Was Madrid zwölf Jahre nicht gelang

"Die Offensive gewinnt dir Spiele, aber die Defensive Meisterschaften", heißt es so schön - und es fällt auf, dass offensiv zuletzt selten spektakuläre, defensiv dafür ungewohnt unaufgeregte und disziplinierte Königliche erstmals seit der Saison 2007/08 (!) weniger Gegentore hinnehmen mussten als der FC Barcelona.

"Geld schießt keine Tore", wäre die nächste Floskel - die auf den ersten Blick natürlich negativ klingt. Was sie zugegeben auch ist, schließlich konnten weder 100-Millionen-Mann Eden Hazard mit einem Saisontor noch 60-Millionen-Mann Luka Jovic mit deren zwei große Bäume für Spaniens Rekordmeister ausreißen - um im sprichwörtlichen Jargon zu bleiben.

Der Königstransfer spielt hinten links

Das beste Geld, das Real Madrid im vergangenen Sommer investierte, ist gar nicht dazu da, um Tore zu schießen - es verhindert sie.

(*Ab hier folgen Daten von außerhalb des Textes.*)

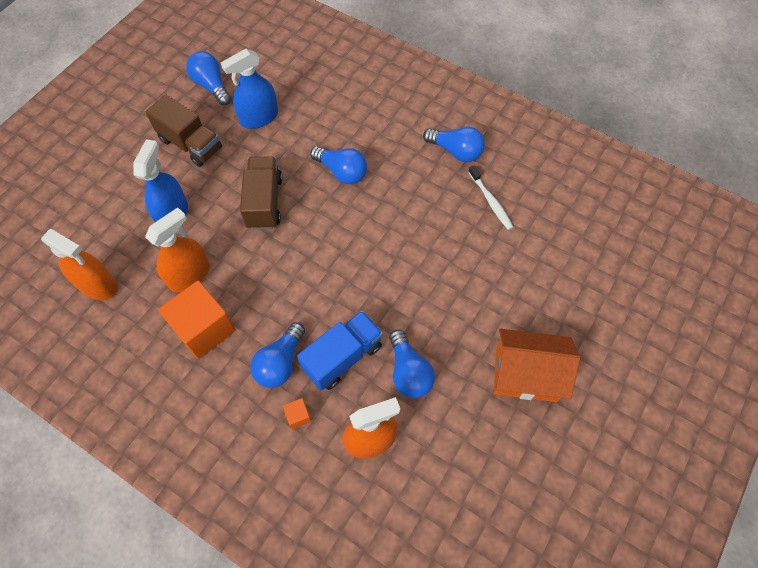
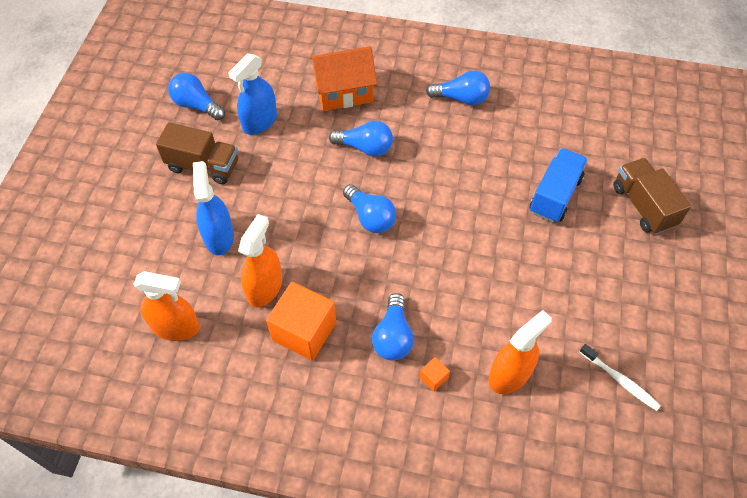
camera: 20 degrees left, 5 degrees down
brown truck [240,156,283,230] -> brown truck moved to [613,158,691,234]
blue truck [297,311,383,391] -> blue truck moved to [529,148,588,223]
blue light bulb [389,330,435,398] -> blue light bulb moved to [343,184,396,233]
white toothbrush [468,165,513,230] -> white toothbrush moved to [580,344,661,411]
orange house [494,329,580,402] -> orange house moved to [309,46,377,111]

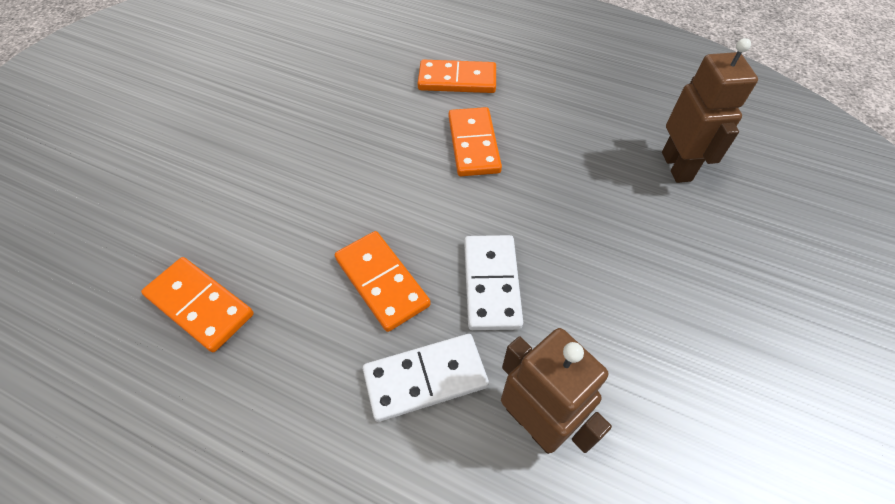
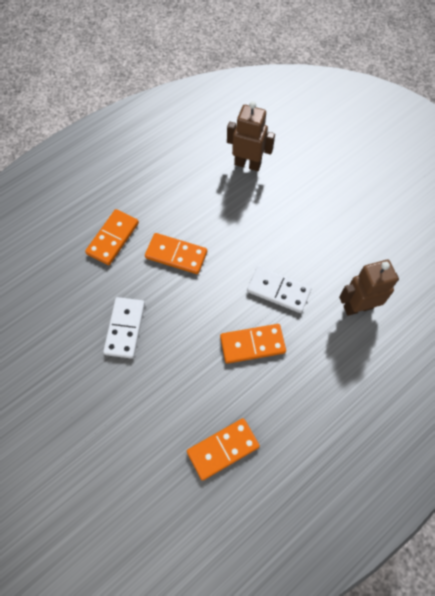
camera: 65 degrees left, 10 degrees up
white domino [363,334,489,422] -> white domino moved to [103,297,145,359]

Beziehungsweise die verpflichteten Spieler, wie Ferland Mendy (50 Millionen Euro Ablöse an Olympique Lyon), dem es gelang, eine klaffende Lücke im traditionell anfälligen Defensiv-Verbund zu schließen. Längst hat der dynamische Linksverteidiger dem gegen den Ball noch nie tadellosen Marcelo den Rang abgelaufen.

Denselben Betrag überwiesen die Blancos dem FC Porto für Innenverteidiger Eder Militao, einen soliden dritten Mann in der Abwehrzentrale, für den Fall, dass Sergio Ramos oder Raphael Varane einmal unpässlich sind. Der junge Brasilianer lieferte trotz qualitativer Streuung die eine oder andere wichtige Performance ab und deutete sein Potenzial an, weitere Jahre in Madrid bleiben und künftig auch häufiger eingesetzt werden zu können.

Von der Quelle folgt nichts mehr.